Not every piece of work I’ve been involved in has revolved around prototyping (which makes me sad), but all of my strongest work memories tend to revolve around the act of building and learning from prototyping. Off the top of my head and almost certainly not in chronological order:
- Building the interface for a foetal heart monitor alongside midwives using paper jigsaw pieces, and then digital prototyping tools
- An Oesophageal doppler interface in Flash (Actionscript 3 if my memory is correct) with waveforms, noises and everything
- Mocking up a bank branch in our offices for a children’s savings account, including cuddly dragons with NFC chips sewn inside (they never made the cut)
- The flagship computer mouse re-design that we never were allowed to put on our website, but involved ordering and modifying the tiniest linear stepper motors and electromagnets we could find, coding the controls too. *Cough*
- Finally working out after multiple late nights why the arduino wasn’t talking to the smart plugs to control the pump for a pressure area care mattress for a sales demo (for an angry Scottish man)
- Cutting up my sports clothing and hand stitching them into new designs for ostomy bags
- Building PowerPoint prototypes with some of the most senior lawyers in Europe at the European Central Bank
- Wrapping my brain around Axure states so we could test a new depression treatment monitoring tool
- Crafting a scale model of a Co-op store to walk through different customer experiences
- Seeing colleagues stick cardboard boxes together to explore new ways of self serve tills working (with added human supplied ‘beeps’ and ‘boops’)

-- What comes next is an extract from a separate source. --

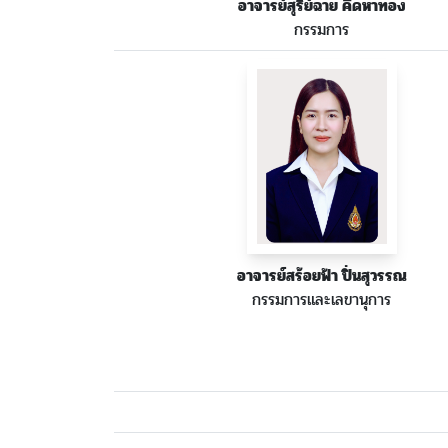
อาจารย์สุริย์ฉาย คิดหาทอง
กรรมการ
อาจารย์สร้อยฟ้า ปิ่นสุวรรณ
กรรมการและเลขานุการ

This is not a humblebrag post – I had intended it to be a slightly more thoughtful consideration of the value of prototyping with a few examples dropped in.
In truth, doing that trip down memory lane has reminded me of the joy, the creativity and the learning that prototyping has brought me as a designer over the years. It makes me sad that this may not be the same for so many others who are just starting out, or are finding themselves constrained by other people’s expectations.
Not every project will require miniature electromagnets and linear stepper motors (they never work properly anyway), but all products form part of an experience or a service. Zoom out from the detail and build service prototypes, mock up spaces and places. Don’t let people tell you that its too early to make things, you’re making them to learn, not because they’re the right answer.
Maybe one day I’ll write the long thoughtful post. Maybe, this is a more meaningful contribution anyway. Learn fast and make things.